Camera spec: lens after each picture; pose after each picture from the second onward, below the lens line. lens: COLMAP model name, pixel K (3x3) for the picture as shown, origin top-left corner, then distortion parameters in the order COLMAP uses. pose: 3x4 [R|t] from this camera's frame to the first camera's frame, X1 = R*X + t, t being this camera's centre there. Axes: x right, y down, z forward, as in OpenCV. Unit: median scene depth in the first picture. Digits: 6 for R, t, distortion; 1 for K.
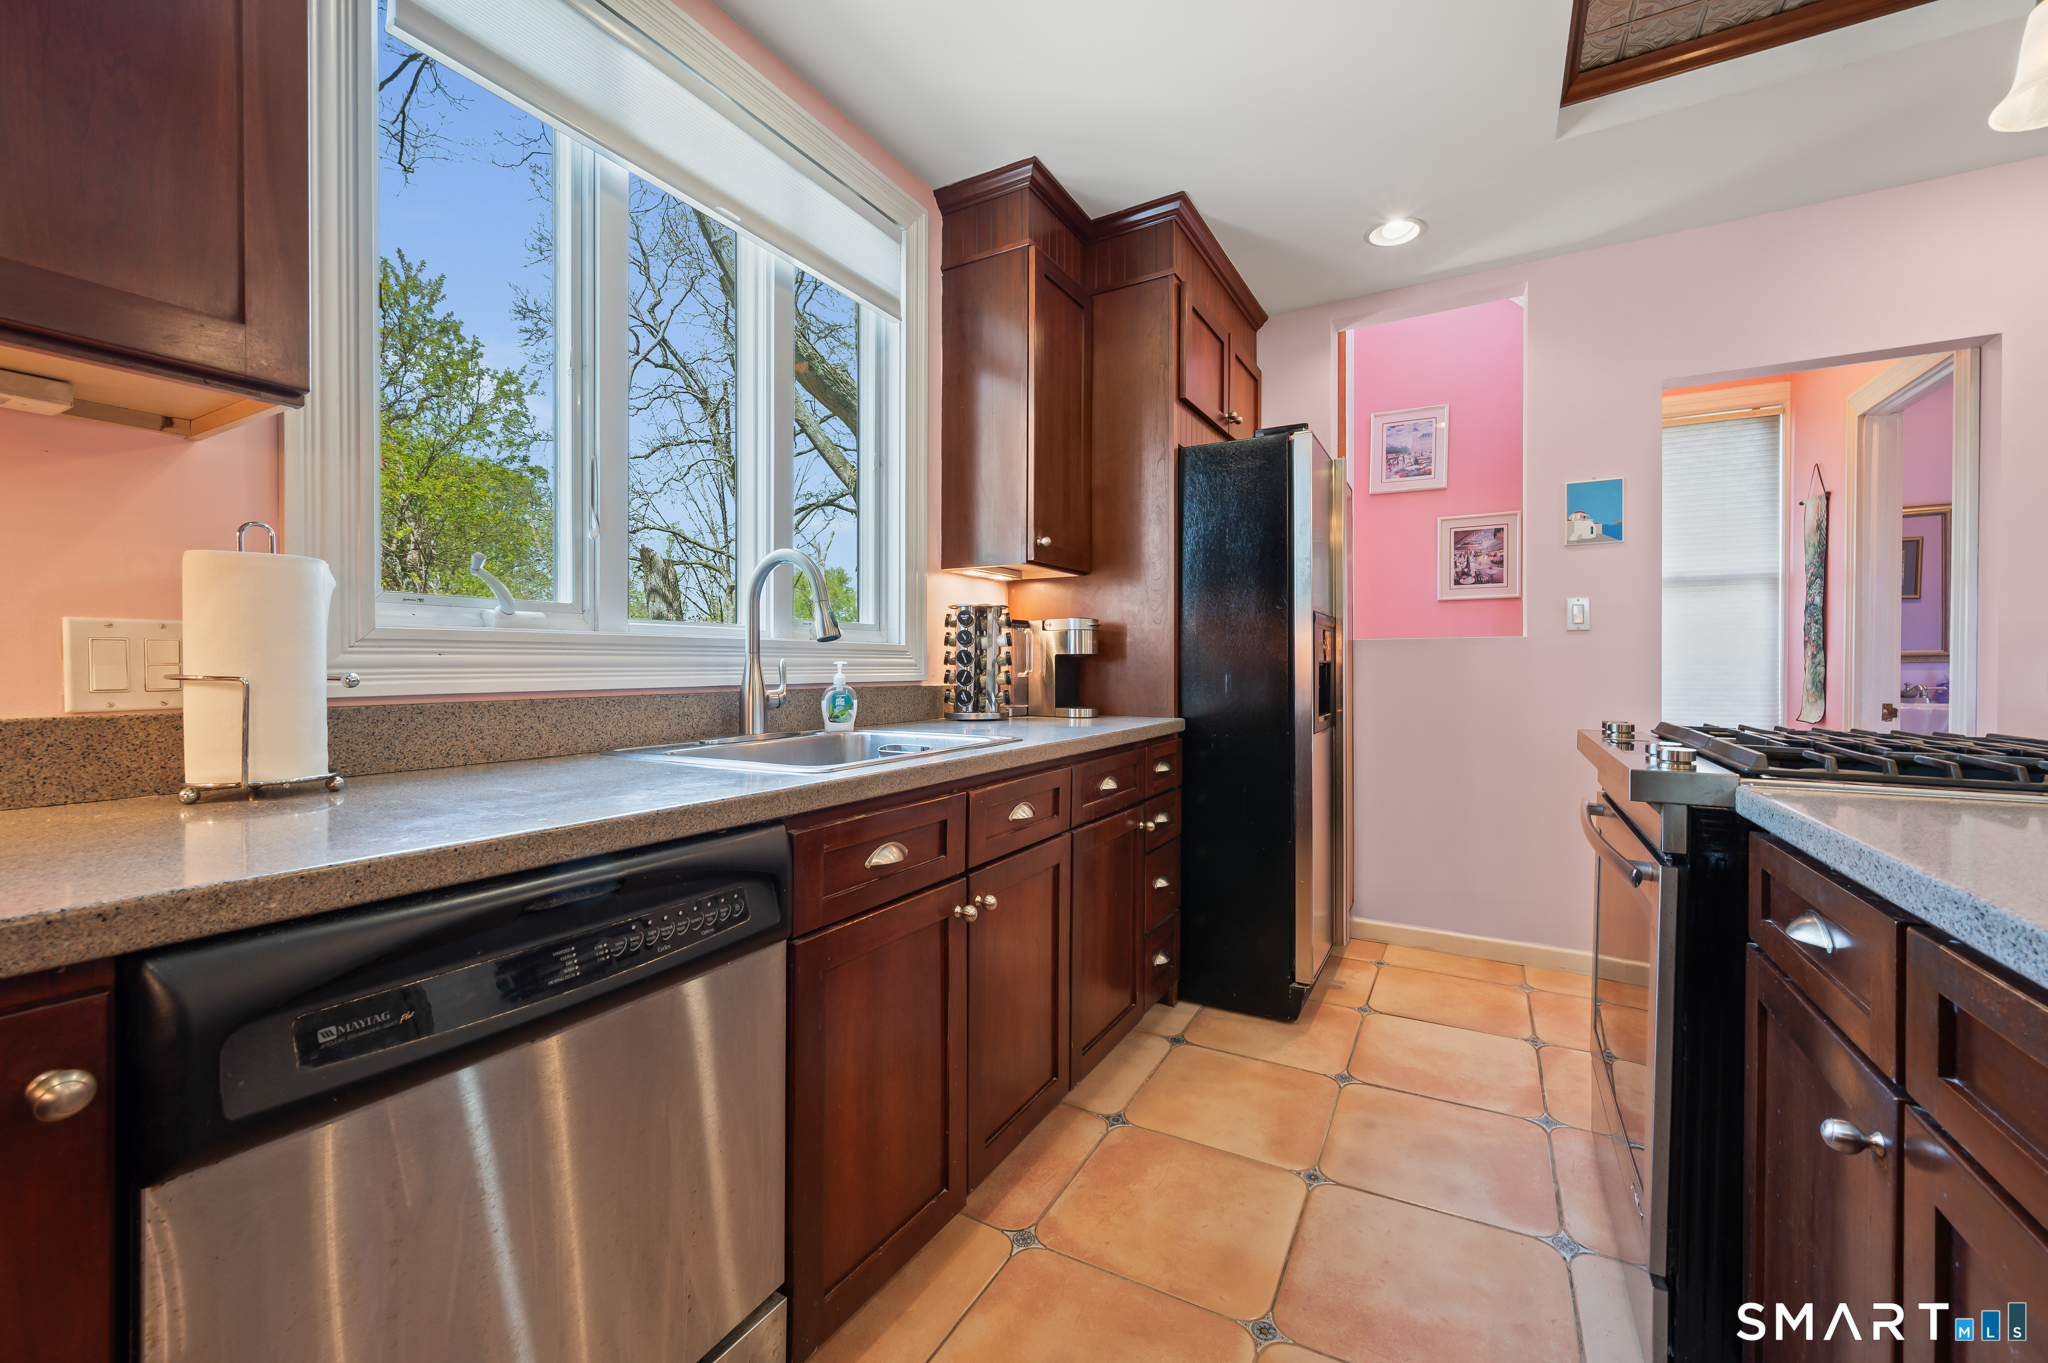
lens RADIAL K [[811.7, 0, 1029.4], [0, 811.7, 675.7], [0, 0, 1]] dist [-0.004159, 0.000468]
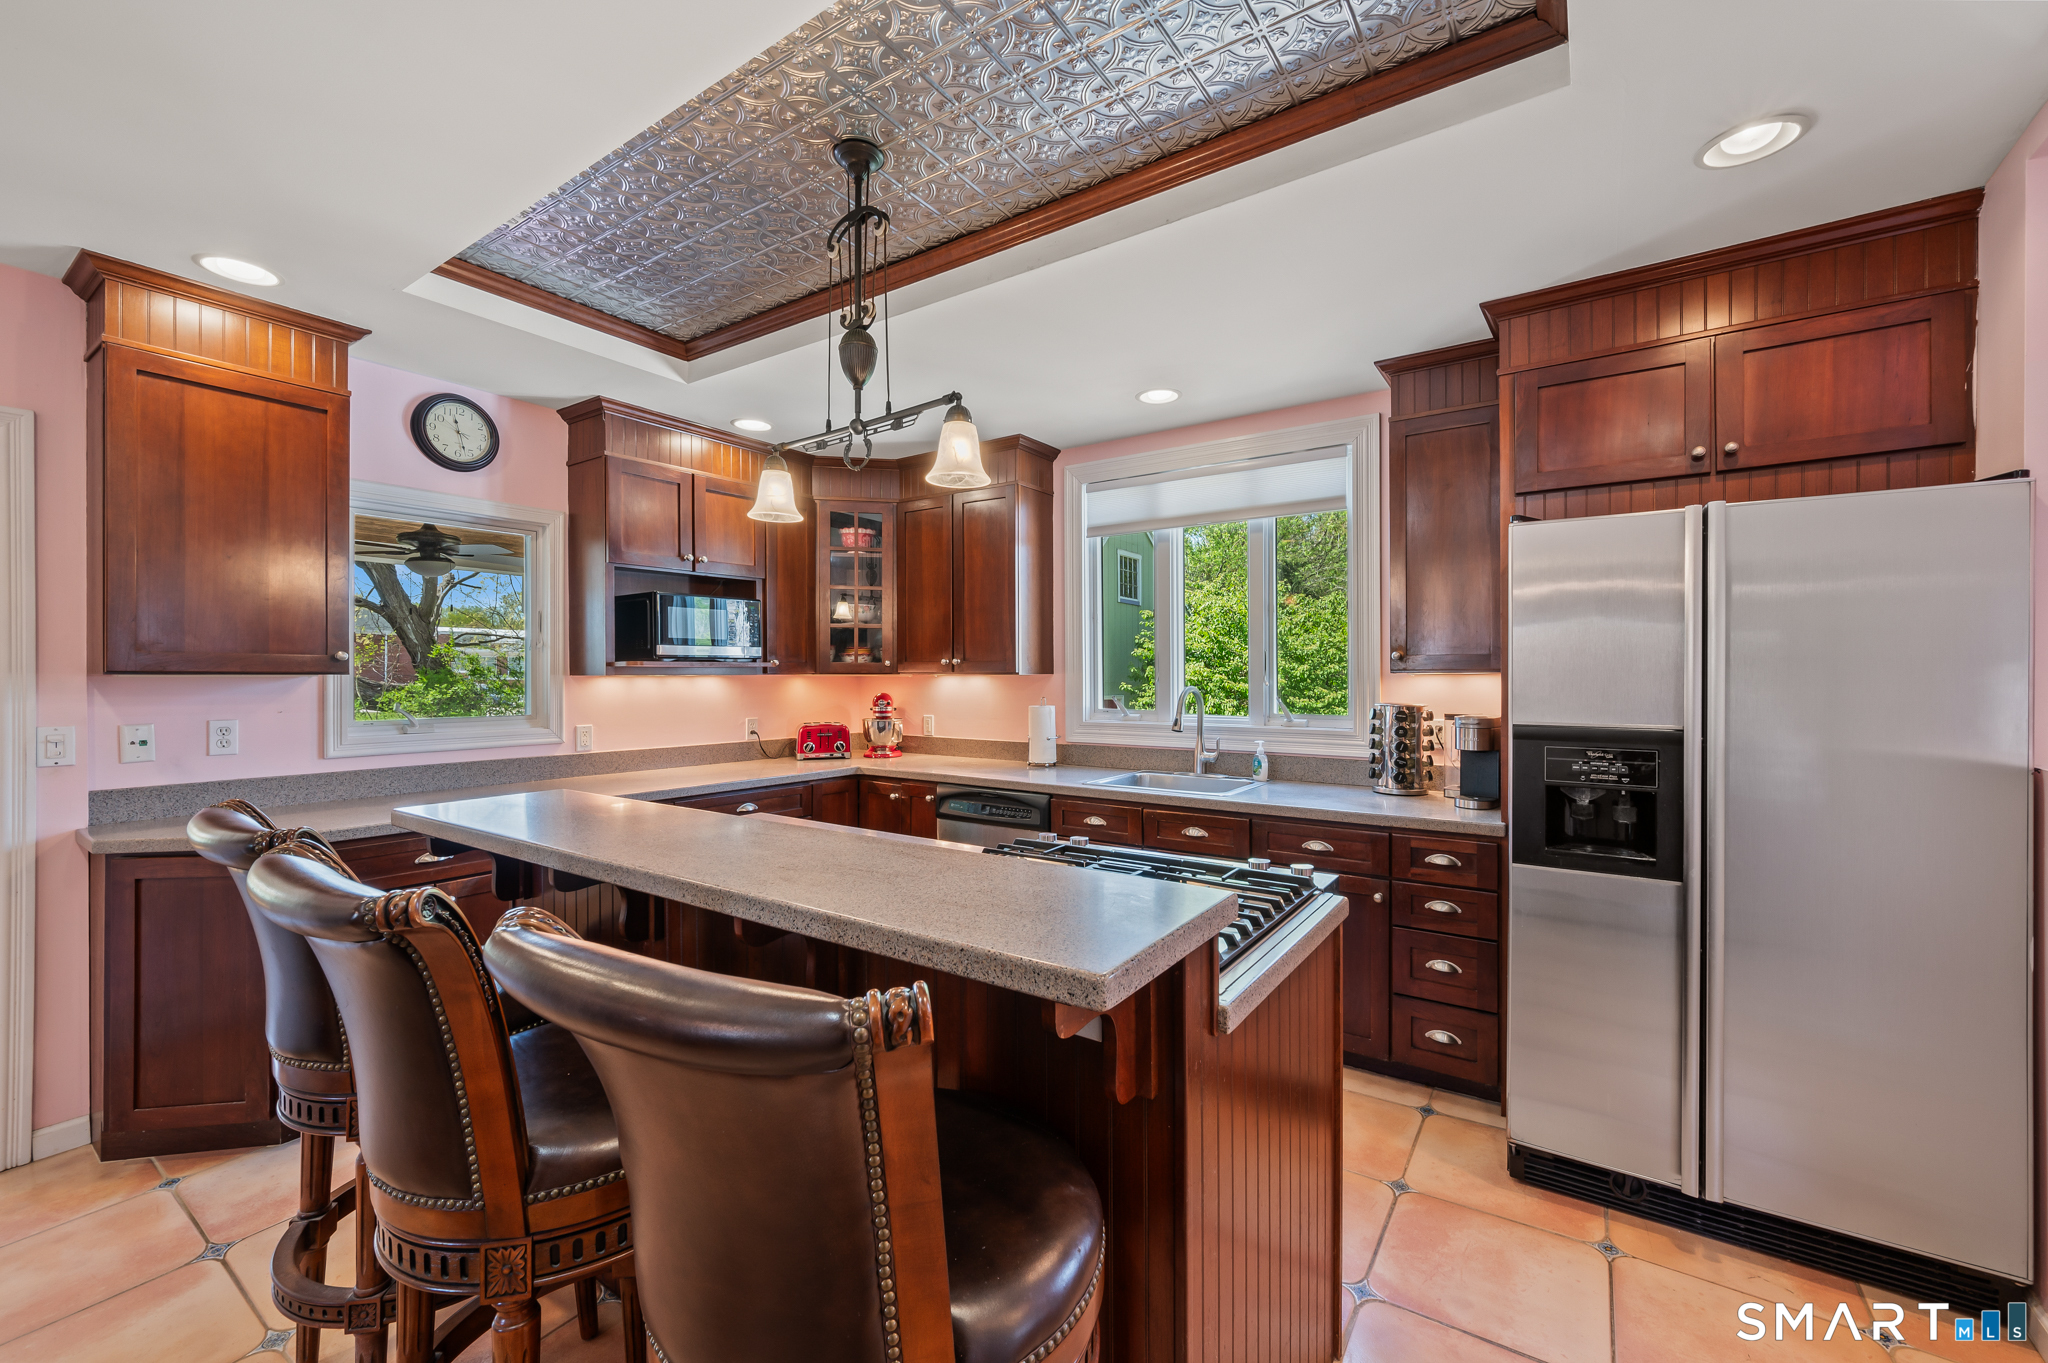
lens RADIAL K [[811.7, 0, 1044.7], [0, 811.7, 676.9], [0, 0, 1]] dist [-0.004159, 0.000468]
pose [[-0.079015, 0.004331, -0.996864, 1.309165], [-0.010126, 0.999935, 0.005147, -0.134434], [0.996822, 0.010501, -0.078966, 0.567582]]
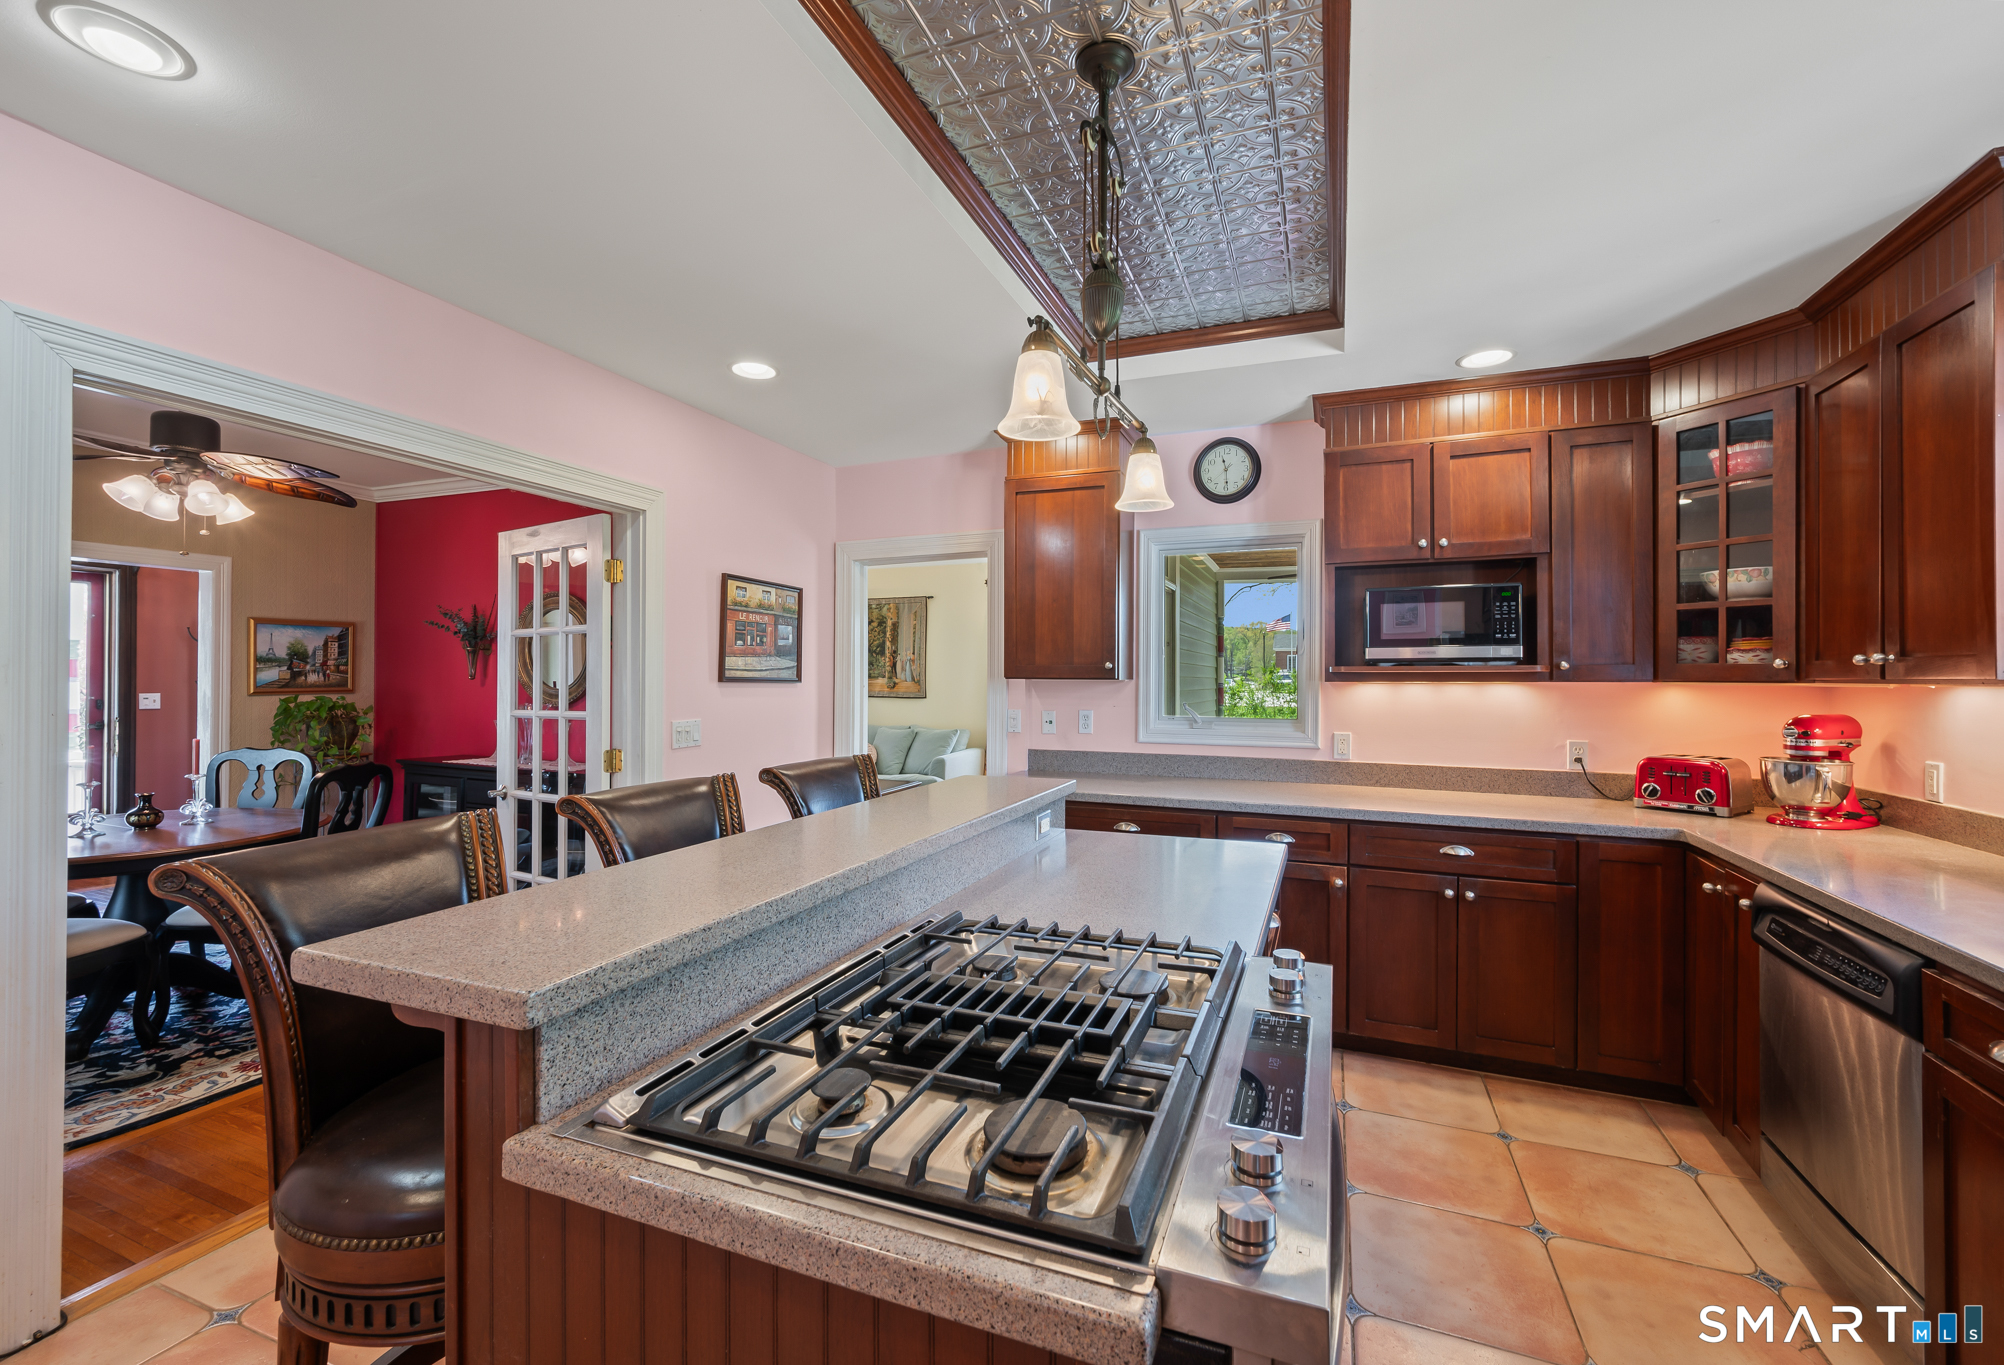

EXERCISE PROMPT: For the data above, return an exact copy that contains no pictures.

RESULT FOR THIS TASK:
Camera spec: lens after each picture; pose after each picture from the second onward, below the lens line. lens: COLMAP model name, pixel K (3x3) for the picture as shown, origin top-left corner, then distortion parameters in the order COLMAP uses. pose: 3x4 [R|t] from this camera's frame to the first camera's frame, X1 = R*X + t, t being this camera's centre there. Axes: x right, y down, z forward, as in OpenCV. Unit: median scene depth in the first picture. Digits: 6 for R, t, distortion; 1 for K.
lens RADIAL K [[811.7, 0, 1029.4], [0, 811.7, 675.7], [0, 0, 1]] dist [-0.004159, 0.000468]
lens RADIAL K [[811.7, 0, 1044.7], [0, 811.7, 676.9], [0, 0, 1]] dist [-0.004159, 0.000468]
pose [[-0.079015, 0.004331, -0.996864, 1.309165], [-0.010126, 0.999935, 0.005147, -0.134434], [0.996822, 0.010501, -0.078966, 0.567582]]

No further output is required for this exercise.